Do not read too much into the title I chose for this post.  Biomarker results are obviously not inherently lies.  Unlike toxicology, they give us an actual measure of the effect a real exposure has on a real person.  But like toxicology, we do not know exactly what the results mean in terms of disease risk, and it is a lie to claim otherwise.  Indeed, almost any press release about a short-term biomarker study will contain lies, because a press release is going to have to make overblown claims about the implications of the study to attract any attention.  Biomarker studies (done well and reported honestly) add to our total body of information, and so can add up to a lot of knowledge, but each result has extremely limited implications that, if reported honestly, would never be of interest to a newspaper.

Also, in a perfect world, we would be doing a lot more epidemiology of the biomarkers of tobacco/nicotine product use — that is, we would be doing long-term epidemiology (study of real disease outcomes) on people whose biomarkers have been measured to see which of those are really associated with eventual disease.  That would potentially be very useful (which is why I have been pushing the players who could actually make it happen to initiate it) but the payoff is far in the future.

So, to turn this background back to the case at hand:  Gratziou et al. measured a very short-term biomarker.  They had someone puff on an e-cigarette a few times and measured airway resistance.  Even ignoring the details of what they did, reported, and claimed, this tells us very little.  In particular, it does not support the lie that they led their press release with (emphasis added):

New research has shown that despite electronic cigarettes being marketed as a potentially safer alternative to normal cigarettes, they are still causing harm to the lungs.

No such claim can be made about these results.  Whatever the possible value of an acute (very-short-term) biomarker, it is difficult to extrapolate that to actual disease (or even “harm”, which can only be interpreted as a change that increases the risk of eventual disease).  It could be that a lifetime of vaping does increase the risk of lung disease, but there is nothing this study could have found — short of catastrophic problems that we already know do not occur — that would have shown that.  Similarly, if the study had found no measurable change, it would have contributed almost nothing to our confidence that vaping does not hurt the lungs in the long run.

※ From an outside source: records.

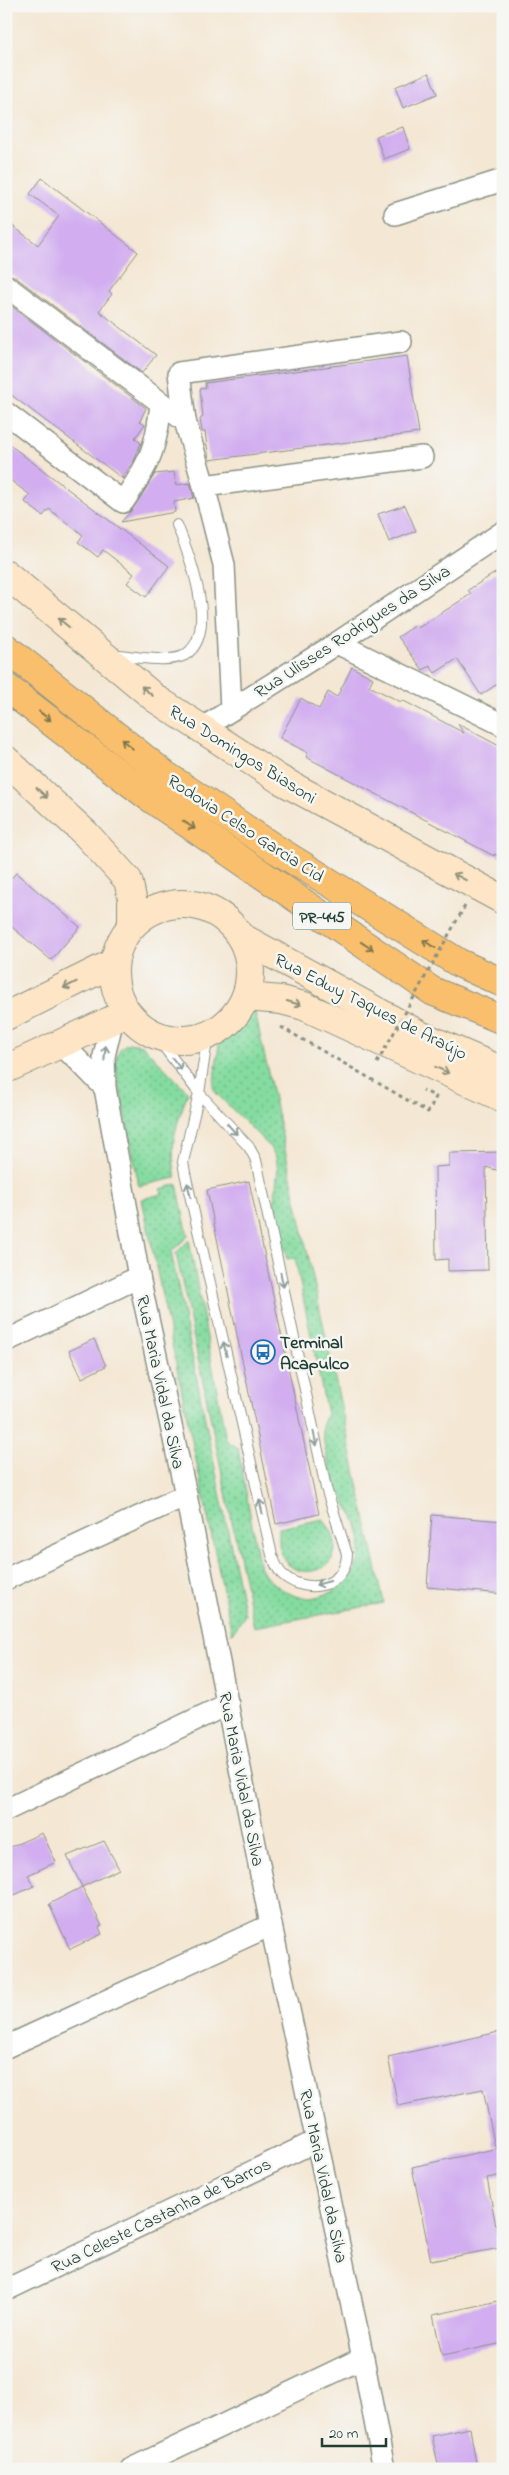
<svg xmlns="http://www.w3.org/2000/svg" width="509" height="2475" viewBox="0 0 509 2475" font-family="'Indie Flower',sans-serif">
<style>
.grass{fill:url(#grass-dots);stroke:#528c6a}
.building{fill:#d2aef0}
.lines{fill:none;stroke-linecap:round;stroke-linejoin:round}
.lane-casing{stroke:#8a9284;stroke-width:12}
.street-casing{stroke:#8a9284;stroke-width:24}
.secondary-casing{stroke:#8a9284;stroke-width:30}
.highway-casing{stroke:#8a9284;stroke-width:30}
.path{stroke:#8a9284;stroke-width:3;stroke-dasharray:4 4;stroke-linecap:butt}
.lane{stroke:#fff;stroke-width:10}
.street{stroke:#fff;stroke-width:21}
.secondary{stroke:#fde5c5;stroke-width:28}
.highway{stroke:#f9bf6d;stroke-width:28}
.path-bridge{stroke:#8a9284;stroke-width:3;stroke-dasharray:4 4;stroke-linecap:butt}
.oneway{stroke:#8e917c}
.oneway2{stroke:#81784e}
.oneway3{stroke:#8f9e9a}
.labels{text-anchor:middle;stroke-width:5;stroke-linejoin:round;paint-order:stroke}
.shield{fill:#f6f6f2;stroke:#60746d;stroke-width:1}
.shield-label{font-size:16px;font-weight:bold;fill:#1f3d34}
.street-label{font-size:18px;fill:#1f3d34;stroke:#f6f6f2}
.poi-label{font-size:18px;font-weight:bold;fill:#1f3d34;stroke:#f6f6f2;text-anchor:start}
</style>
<defs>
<pattern id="grass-dots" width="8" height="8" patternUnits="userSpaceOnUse" patternTransform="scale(1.25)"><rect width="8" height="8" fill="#85dca0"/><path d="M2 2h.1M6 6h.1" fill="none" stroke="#6cb483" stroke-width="1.8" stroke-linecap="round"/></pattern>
</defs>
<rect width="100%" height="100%" fill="#f6f6f2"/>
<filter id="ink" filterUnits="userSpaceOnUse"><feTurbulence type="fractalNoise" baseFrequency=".02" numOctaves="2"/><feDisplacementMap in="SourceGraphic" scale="10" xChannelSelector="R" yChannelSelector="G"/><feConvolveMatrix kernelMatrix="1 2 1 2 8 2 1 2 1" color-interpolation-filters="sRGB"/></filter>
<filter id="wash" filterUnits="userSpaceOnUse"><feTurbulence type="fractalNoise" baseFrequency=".0096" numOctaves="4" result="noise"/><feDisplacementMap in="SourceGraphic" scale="20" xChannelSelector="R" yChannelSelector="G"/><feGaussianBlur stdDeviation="1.12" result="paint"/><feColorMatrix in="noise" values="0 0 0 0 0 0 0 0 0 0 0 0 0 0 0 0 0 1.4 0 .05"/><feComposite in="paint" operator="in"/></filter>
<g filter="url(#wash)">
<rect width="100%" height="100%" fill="#f4e7d3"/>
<g class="grass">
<path d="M237,1003L255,1012L384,1603L254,1627L176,1253L189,1240L226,1440L238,1448L260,1569C268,1581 280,1589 293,1595C306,1601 321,1597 333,1591C355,1582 364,1554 359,1532C356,1516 342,1500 335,1484C331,1475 322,1439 322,1428C322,1424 326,1418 327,1414L295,1258L287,1259L274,1203L278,1169L276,1157L269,1146L216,1093L213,1087L224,1009L230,1004Z"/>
<path d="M129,1043L142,1045L188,1092C176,1128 169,1139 176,1178L139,1186L115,1065C117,1054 118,1047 129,1043Z"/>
<polygon points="177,1184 188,1236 171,1252 245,1615 232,1634 142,1199 162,1194 161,1189"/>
<path d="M323,1519C328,1526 334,1534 335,1543C339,1574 292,1582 282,1555C278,1546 279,1537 279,1528Z"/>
</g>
<g id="blocks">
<g class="building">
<polygon points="429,73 437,94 403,108 395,87"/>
<polygon points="403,127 410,149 384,159 376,136"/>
<polygon points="42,178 138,252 109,291 112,294 99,311 156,355 142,373 14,276 6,274 6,221 38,245 59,216 30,194"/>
<polygon points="6,302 146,408 140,421 145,424 135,438 141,443 134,461 122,478 124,477 123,479 6,391"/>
<polygon points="407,356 419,433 209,460 205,432 202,432 200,419 203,417 200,389 206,388 205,383"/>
<polygon points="6,442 169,566 146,597 127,583 134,574 103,550 98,557 78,542 83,535 49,509 43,516 25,502 30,495 6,477"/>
<polygon points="174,472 176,485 190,483 194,498 174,502 175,512 121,522 133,509 155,474"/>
<polygon points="405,505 416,531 389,542 378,514"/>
<polygon points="503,568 503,680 481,695 457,659 435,673 430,666 423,670 398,637 416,625 418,628 471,594 468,590"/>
<polygon points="352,667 373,678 369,686 401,702 402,700 464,733 458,724 503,748 503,858 494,854 494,856 306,757 308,753 280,738 301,698 319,709 328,692 337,697"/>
<polygon points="16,873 80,927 51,960 6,922 6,884"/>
<polygon points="503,1152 503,1172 486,1167 488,1270 448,1271 448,1259 436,1260 435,1167 449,1166 449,1153"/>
<polygon points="249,1181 319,1514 276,1524 207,1190"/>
<polygon points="94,1339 106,1366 82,1378 69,1351"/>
<polygon points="432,1515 503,1521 503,1594 427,1587"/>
<polygon points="42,1833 56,1862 28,1875 34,1886 6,1899 6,1849"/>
<polygon points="104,1841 119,1869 82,1887 67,1856"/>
<polygon points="82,1887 102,1926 99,1927 102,1934 70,1949 49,1904"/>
<polygon points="503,2031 503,2146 495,2147 483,2089 398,2106 388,2057"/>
<polygon points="503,2147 503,2175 487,2178 500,2248 431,2261 412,2167"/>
<polygon points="503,2300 503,2343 442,2356 433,2315"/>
<polygon points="470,2428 477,2469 439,2469 432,2436"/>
</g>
</g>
</g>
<g filter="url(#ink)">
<use href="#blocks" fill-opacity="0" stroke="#8a9284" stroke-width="1"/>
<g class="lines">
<g class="lane-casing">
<g id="lane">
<path d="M112,654C130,656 169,664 185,655C220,633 189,554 177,525"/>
<path d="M155,1035L199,1093L249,1147L256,1160L326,1488L347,1554C346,1588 306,1595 283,1575C277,1570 275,1562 272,1555L185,1173L183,1162L199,1093L208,1034"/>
</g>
</g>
<g class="street-casing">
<g id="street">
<polyline points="395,214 503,180"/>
<polyline points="6,286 185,421 204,486 224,565 231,710"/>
<path d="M6,413L123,502C149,464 156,450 161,404"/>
<polyline points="185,421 179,373 401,342"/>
<polyline points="204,486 422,457"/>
<polyline points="337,643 503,725"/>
<polyline points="201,729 337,643 503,532"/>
<polyline points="113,1018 104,1056 105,1088 139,1277 186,1495 271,1925 363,2358 384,2469"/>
<polyline points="57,1045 73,1055 105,1088"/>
<polyline points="6,1341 139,1277"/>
<polyline points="6,1579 186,1495"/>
<polyline points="6,1810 228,1704"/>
<polyline points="6,2047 271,1925"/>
<polyline points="6,2290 316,2141"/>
<polyline points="131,2469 363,2358"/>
</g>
</g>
<g class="secondary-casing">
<g id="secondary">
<polyline points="6,574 156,699 279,779 503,900"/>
<polyline points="6,760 86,834 128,880 132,898 132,925"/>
<circle cx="182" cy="972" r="68"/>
<polyline points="241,937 420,1035 503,1071"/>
<polyline points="246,997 281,1000 304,1006 503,1098"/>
<polyline points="6,1016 113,963"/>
<polyline points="6,1069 127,1013"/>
</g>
</g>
<g class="highway-casing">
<g id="highway">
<polyline points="6,648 165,775 274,848 459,963 503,983"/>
<polyline points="6,687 149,797 432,991 503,1020"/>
</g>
</g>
<polyline class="path" points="281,1027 428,1112 436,1097 423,1090"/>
<use href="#lane" class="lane"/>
<use href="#street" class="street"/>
<use href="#secondary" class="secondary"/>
<use href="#highway" class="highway"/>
<polyline class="path-bridge" points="377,1063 466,904"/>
</g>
<defs><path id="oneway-shaft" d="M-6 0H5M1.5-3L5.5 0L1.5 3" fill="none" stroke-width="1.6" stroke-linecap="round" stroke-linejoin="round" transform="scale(1.25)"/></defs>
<g class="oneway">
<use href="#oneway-shaft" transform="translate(64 623) rotate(-141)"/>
<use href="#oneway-shaft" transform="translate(147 691) rotate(-140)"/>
<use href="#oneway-shaft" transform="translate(42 793) rotate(43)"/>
<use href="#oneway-shaft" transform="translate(460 877) rotate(-152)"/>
<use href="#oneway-shaft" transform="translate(70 985) rotate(154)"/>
<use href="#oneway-shaft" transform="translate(294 1003) rotate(16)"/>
<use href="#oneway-shaft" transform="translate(442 1070) rotate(25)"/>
</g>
<g class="oneway2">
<use href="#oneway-shaft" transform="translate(45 716) rotate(38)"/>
<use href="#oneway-shaft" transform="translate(127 744) rotate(-141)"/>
<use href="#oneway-shaft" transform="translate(189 825) rotate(34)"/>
<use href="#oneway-shaft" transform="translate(429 944) rotate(-148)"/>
<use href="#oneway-shaft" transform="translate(367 946) rotate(34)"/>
</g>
<g class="oneway3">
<use href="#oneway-shaft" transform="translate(105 1053) rotate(-85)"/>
<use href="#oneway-shaft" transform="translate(177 1064) rotate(52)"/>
<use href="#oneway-shaft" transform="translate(232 1129) rotate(47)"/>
<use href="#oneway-shaft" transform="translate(189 1190) rotate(-103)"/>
<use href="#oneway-shaft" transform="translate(282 1280) rotate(78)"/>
<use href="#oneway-shaft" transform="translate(225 1349) rotate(-103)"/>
<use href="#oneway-shaft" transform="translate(315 1439) rotate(78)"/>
<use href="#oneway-shaft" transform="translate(261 1507) rotate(-103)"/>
<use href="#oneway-shaft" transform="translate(323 1583) rotate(165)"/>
</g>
</g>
<defs>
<g id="bus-ring" transform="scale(1.25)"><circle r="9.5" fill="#f6f6f2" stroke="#1f6fb2" stroke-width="1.5"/><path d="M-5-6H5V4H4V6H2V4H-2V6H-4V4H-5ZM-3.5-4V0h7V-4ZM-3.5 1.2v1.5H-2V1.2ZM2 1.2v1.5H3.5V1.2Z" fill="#1f6fb2"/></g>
</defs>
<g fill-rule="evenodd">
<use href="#bus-ring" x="263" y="1352"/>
</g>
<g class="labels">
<rect class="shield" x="293" y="902.5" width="58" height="27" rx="4"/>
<g class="shield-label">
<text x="322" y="922">PR-445</text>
</g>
<g class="street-label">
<text transform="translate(352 631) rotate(-33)" y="6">Rua Ulisses Rodrigues da Silva</text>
<text transform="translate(243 754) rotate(32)" y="6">Rua Domingos Biasoni</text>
<text transform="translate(246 828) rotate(33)" y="6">Rodovia Celso Garcia Cid</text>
<text transform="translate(371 1006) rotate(27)" y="6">Rua Edwy Taques de Araújo</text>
<text transform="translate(161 1382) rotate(78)" y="6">Rua Maria Vidal da Silva</text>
<text transform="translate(242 1779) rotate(79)" y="6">Rua Maria Vidal da Silva</text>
<text transform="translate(324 2176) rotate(78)" y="6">Rua Maria Vidal da Silva</text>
<text transform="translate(161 2215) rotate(-26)" y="6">Rua Celeste Castanha de Barros</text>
</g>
<g class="poi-label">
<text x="280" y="1348">Terminal<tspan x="280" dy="21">Acapulco</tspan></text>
</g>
</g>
<rect width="509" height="2475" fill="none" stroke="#f6f6f2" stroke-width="25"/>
<path d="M322 2438v8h64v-8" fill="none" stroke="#1f3d34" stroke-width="2.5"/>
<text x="329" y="2438" font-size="15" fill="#1f3d34" stroke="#f6f6f2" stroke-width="4" paint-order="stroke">20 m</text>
</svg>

A better biomarker study like the one I suggested a few paragraphs back would tell us more, but measuring immediate impacts tells us very little unless they are truly disastrous (which these were not).  We need to encourage the researchers who are really trying to learn something useful to do the more useful biomarker studies on experienced vapers compared to non-users, rather than just the quickie lab encounters which are cheap and easy (and which tell us something we can add to our body of knowledge, but not much).  These will still only be biomarker studies, not full-on epidemiology, but they can be done now and they will tell us a bit more that is epidemiology-like.

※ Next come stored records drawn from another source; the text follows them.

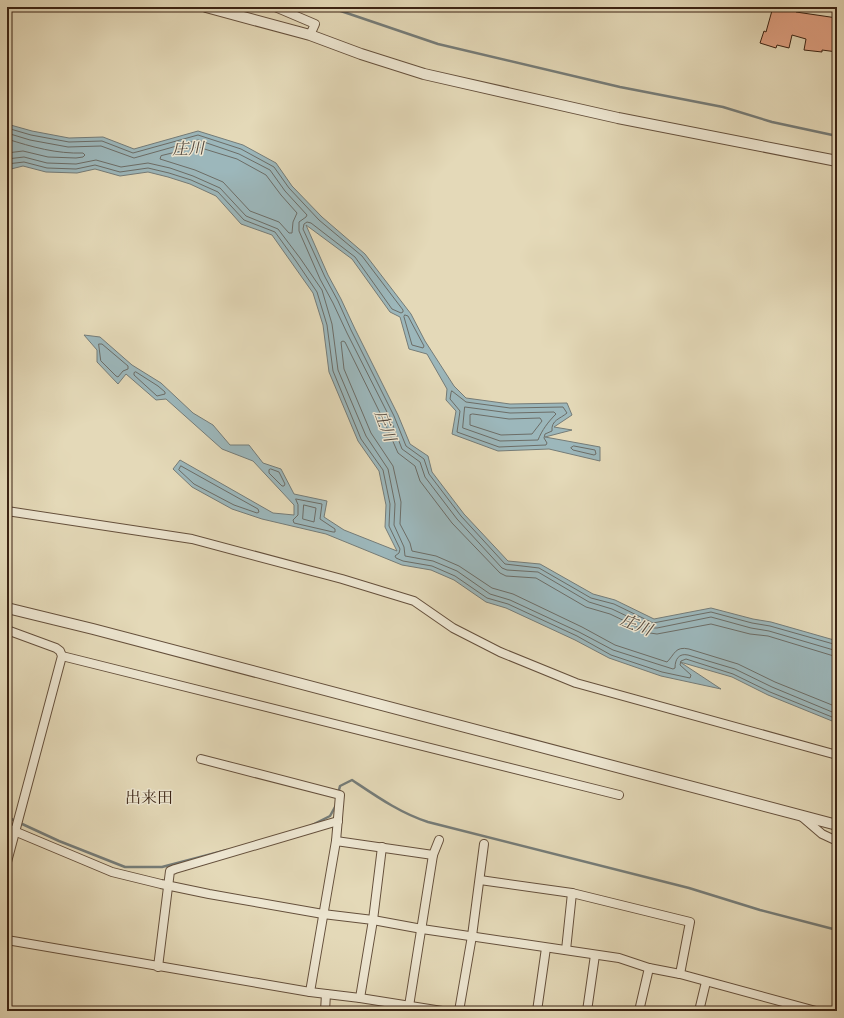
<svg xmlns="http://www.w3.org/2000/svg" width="844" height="1018" font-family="Cardo,'Noto Serif JP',serif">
	<rect width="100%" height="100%" fill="#e4d9b8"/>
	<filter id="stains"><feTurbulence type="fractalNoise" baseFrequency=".005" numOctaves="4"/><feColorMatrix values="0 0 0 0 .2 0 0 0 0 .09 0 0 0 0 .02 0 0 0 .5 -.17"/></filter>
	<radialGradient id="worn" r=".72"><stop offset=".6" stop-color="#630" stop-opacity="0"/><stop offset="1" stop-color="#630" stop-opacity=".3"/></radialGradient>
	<path fill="#9cb7bb" stroke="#757c78" d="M7,124L32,131L69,138L103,137L134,149L198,131L243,145L276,163L292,186L322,217L365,254L411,314L425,341L454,386L466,398L510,404L567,403L572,415L554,427L572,430L545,437L600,447V461L549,449L498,451L452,434L456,411L446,400L447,389L427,354L409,349L400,317L390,312L352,259L306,225L328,275L341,299L355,329L398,415L410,444L428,456L432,472L464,514L508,561L540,564L593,594L615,600L654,619L711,608L753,619L771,622L834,640L837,643V723L768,695L732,677L680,662L721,689L661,676L609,658L575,640L506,608L486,602L454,580L431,570L402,565L326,534L262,519L232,509L192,487L173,469L180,460L273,513L294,515V505L253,461L222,449L166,399L156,400L126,374L118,384L97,362V350L84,335L100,337L132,365L161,383L193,413L213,425L230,445H249L263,463L281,469L294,494L327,501L324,517L344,530L397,551L385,527L386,505L379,471L358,441L329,372L323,325L313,293L272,235L241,224L216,196L190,184L168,177L148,172L120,176L95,169L77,173L46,172L23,166L11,169L7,168Z"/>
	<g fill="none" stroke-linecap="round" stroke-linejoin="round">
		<g stroke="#6c6d67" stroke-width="1">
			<path d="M7,128L31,135L69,142L102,141L133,153L198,135L241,149L274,167L289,188L319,220L362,256L403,310V312L401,313L392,309L355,257L311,223L307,222L304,224L303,229L325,277L338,301L351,330L394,416L406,446L424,459L429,474L461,516L505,564L539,568L591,598L614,604L653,623L711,612L752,623L770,626L837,645"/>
			<path d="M7,133L30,140L68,147L101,146L134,158L198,140L239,154L270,170L285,191L307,215L306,217L299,222V231L320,279L333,303L347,333L390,418L402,449L420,462L425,477L457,519L502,568L507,570L538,572L589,602L612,609L652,628H657L711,617L751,628L769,631L837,651"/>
			<path d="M7,139C32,147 57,154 83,153L85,155L83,157L76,158L48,157L23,151L7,153"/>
			<path d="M198,147L237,159L266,175L281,195L297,213L293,222L292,233H289L279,222L250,211L223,182L195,170L160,159L161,156Z"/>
			<path d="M7,159L24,157L47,163L76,164L96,160L121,167L148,163L170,168L193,176L220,188L246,216L278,229L300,258L322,290L332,324L338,370L366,436L388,469L395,504L394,525L404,547L405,556L433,561L457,571L490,594L510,600L579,632L613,650L673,669L675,668C675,659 679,653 688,655L735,669L772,687L837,714"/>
			<path d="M7,164L24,162L47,168L76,169L95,165L120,172L148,168L169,173L191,180L218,192L244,220L275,232L296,261L317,292L327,325L333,371L361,439L383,470L390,504L389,526L400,549L399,553L395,556L396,558L403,561L432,566L455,576L487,598L508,604L577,636L611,655L662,672L690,678L691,675L680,665L681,661L686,659L733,674L770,692L837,719"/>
			<path d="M405,315L408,316L424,346L423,348L412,345L404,317Z"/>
			<path d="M99,344H102L128,366V369L123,371L118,377L116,376L101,361Z"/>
			<path d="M136,372L158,386L165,392V394L157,396L134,375V373Z"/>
			<path d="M452,391L466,402L510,408L563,407L567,413C560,419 551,420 552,431L545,434L544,438L547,443L546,445L499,447L457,432L460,411L450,399L451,393Z"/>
			<path d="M465,407L510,413L554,412L556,414C548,422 542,430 538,440L500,441L463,428Z"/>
			<path d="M473,414L509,419L540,418L542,421L532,434L501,435L470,425V415Z"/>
			<path d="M574,446L595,450L596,454L594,455L573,450L571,448Z"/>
			<path d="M181,466L258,509L259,512L257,513L234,505L194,484L179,470Z"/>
			<path d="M271,469L279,472L285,484L284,486H282L269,473V470Z"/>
			<path d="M296,499L322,504L320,519L335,529V532H333L294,523L293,520L298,515V505Z"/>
			<path d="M304,505L316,508L314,522L303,519Z"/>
			<path d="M837,657L768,636L750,634L711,624L657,634L650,633L610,614L586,607L536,578L506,576L500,573L452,523L420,481L415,466L398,453L384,421L345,342L343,341L341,342L344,369L371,433L393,466L401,502L400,524L410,543L412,551L436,556L459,566L492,588L513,594L582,627L615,645L667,662C675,654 675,646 689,649L738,664L775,682L837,707"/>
		</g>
		<g stroke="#757c78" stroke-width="2.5">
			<path d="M329,7L438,44L620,87L723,107L772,122L837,136"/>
			<path d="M338,794L340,786L352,780C376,796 400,813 428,822L689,888L760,910L837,930"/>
			<path d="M7,817L59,841L125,867H162L227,850"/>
			<path d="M312,825L330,816L335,807"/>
		</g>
	</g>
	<path fill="#e1a284" stroke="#3b2313" d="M773,7H797L796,12L837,18V52L822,50V52L804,50L806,39L792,35L789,48L777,45L776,48L760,43L764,31L766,32Z"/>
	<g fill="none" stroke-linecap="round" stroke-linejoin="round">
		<defs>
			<g id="minor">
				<path d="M275,7L315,24L310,35"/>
				<path d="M7,511L192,539L342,579L414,601L453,628L500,652L576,683L837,755"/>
				<path d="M7,630L56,648L60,651L62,656L7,862"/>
				<path d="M62,656L619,795"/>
				<path d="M201,759L340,795L336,841"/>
				<path d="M801,816L822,834L837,841"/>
				<path d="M7,828L112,872L161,884L209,894L323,914L373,920L422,929L619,958L649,968L680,974L816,1011"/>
				<path d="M480,880L572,893L690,922L680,974"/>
				<path d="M7,940L310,992L360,998L442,1011"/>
				<path d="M566,950L572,893"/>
				<path d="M158,967L170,871L175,869L338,821"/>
				<path d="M310,992L336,841L433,855"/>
				<path d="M360,998L373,920L382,847"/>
				<path d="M409,1006L433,855L439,840"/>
				<path d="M325,1011L326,994"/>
				<path d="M459,1011L472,936L484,844"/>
				<path d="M537,1011L546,948"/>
				<path d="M587,1011L595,955"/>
				<path d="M639,1011L649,968"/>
				<path d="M699,1011L706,982"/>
			</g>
			<g id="tertiary">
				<path d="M206,7L310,35L361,54L424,74L618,118L837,161"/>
				<path d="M7,608L93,629L837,825"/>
			</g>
		</defs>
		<use href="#minor" stroke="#65503c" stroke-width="10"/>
		<use href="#tertiary" stroke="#65503c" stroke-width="12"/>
		<use href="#minor" stroke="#ede6d1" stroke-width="8"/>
		<use href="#tertiary" stroke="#ede6d1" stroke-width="10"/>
	</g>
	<g text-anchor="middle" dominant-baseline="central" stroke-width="3" stroke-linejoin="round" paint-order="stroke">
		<g font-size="16" font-style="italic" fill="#53483d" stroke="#ede6d1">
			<text transform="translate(188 149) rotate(-2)">庄川</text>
			<text transform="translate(385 426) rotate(70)">庄川</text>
			<text transform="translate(636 625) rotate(22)">庄川</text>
		</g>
		<g font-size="16" fill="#3b2313" stroke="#ede6d1">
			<text x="149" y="798">出来田</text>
		</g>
	</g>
	<rect width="844" height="1018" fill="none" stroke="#e4d9b8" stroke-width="24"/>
	<rect x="8" y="8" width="828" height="1002" fill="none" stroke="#3b2313" stroke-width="2"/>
	<rect x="12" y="12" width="820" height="994" fill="none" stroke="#3b2313"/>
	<rect width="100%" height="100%" filter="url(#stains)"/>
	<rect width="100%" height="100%" fill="url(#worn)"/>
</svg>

Of course, this was all a long way of getting to the point that other commentators (see my link from yesterday’s post for a good one) led with:  The study did not demonstrate any harm to the lungs.  But I think there is some added value in showing the intermediate steps, as it were, when pointing out why something was a lie.

The research was incapable of producing any terribly useful information, but it could have been a slightly useful contribution to our overall understanding if it had been honestly analyzed and reported.  But it was not, and so it contributed only to misunderstanding.  More on why the reporting itself (even apart from the simple lies) was dishonest as this series continues.